O encontro foi mediado por Luana Lima, coordenadora do movimento “Todos Juntos Contra o Câncer”, formado por mais de 300 organizações, incluindo associações e gestores públicos. O deputado Thiago Auricchio (PL), idealizador do evento, destacou emendas parlamentares destinadas a hospitais do interior paulista, voltadas à construção de centros de apoio em cidades como Jaú. Segundo ele, a iniciativa busca reduzir desistências de tratamento decorrentes da distância até os hospitais e da necessidade de hospedagem.
A campanha anual “Fevereiro Laranja”, criada pela Lei 17.207/2019, também foi abordada. A ação promove conscientização sobre o diagnóstico precoce e o tratamento da leucemia, ressaltando a importância da doação de medula óssea.
Ana Maria Malik, médica e coordenadora do FGVsaúde, apresentou o controle do tabagismo no Brasil como modelo internacional de prevenção do câncer de pulmão. Ela destacou que a associação entre tabagismo e câncer de pulmão gera impactos significativos no orçamento da saúde.
Segundo o Instituto Nacional de Câncer (Inca), a doença representa cerca de 17% das mortes no país, totalizando aproximadamente 200 mil casos anuais. Essa realidade aumenta a demanda por tecnologias e tratamentos de alto custo. Apesar do crescimento dos investimentos em saúde, os recursos nem sempre acompanham a complexidade da assistência oncológica, que inclui terapias avançadas.
Estatísticas do Observatório de Oncologia, apresentadas pela pesquisadora Nina Melo, indicam que 77% dos gastos oncológicos no SUS estão concentrados em procedimentos ambulatoriais, enquanto procedimentos hospitalares correspondem a 23%. Entre 2019 e 2022, o custo unitário dos procedimentos ambulatoriais subiu quase 150%, impulsionado pela incorporação de tecnologias e pelo diagnóstico tardio, que aumenta a complexidade e o custo do tratamento.

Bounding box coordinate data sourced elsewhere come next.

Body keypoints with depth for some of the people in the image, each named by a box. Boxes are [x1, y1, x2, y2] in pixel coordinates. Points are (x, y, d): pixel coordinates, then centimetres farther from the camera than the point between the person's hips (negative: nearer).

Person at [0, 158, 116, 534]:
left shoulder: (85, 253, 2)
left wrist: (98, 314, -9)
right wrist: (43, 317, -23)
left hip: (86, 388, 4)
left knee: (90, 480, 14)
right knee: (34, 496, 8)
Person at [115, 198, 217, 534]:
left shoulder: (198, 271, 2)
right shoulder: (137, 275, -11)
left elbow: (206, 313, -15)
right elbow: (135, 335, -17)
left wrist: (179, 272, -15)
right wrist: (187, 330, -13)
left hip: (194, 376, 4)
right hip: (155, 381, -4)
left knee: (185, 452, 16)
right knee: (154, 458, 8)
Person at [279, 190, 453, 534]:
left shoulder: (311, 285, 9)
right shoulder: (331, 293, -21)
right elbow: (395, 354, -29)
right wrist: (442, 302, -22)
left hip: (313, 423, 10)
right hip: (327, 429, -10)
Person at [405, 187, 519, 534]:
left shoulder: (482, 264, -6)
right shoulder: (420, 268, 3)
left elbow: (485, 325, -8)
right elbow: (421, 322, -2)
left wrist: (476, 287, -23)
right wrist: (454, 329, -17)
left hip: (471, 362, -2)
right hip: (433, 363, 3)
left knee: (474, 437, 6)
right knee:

A Política Nacional para a Prevenção e Controle do Câncer, instituída pela Lei 14.758/2023, estabelece prazo de 180 dias para início do tratamento no SUS, incluindo reabilitação e cuidados paliativos. A lei prioriza prevenção, diagnóstico precoce, integração de tratamentos e assistência paliativa, garantindo dignidade e alívio da dor para pacientes em estágios avançados, com participação da família no processo.
O seminário contou ainda com a presença de médicos do Hospital das Clínicas FMUSP, representantes da Associação Brasileira de Planos de Saúde (Abramge) e da equipe de Oncologia e Hematologia do Hospital Israelita Einstein, que contribuíram com experiências sobre gestão, inovação tecnológica e políticas de cuidado integral aos pacientes.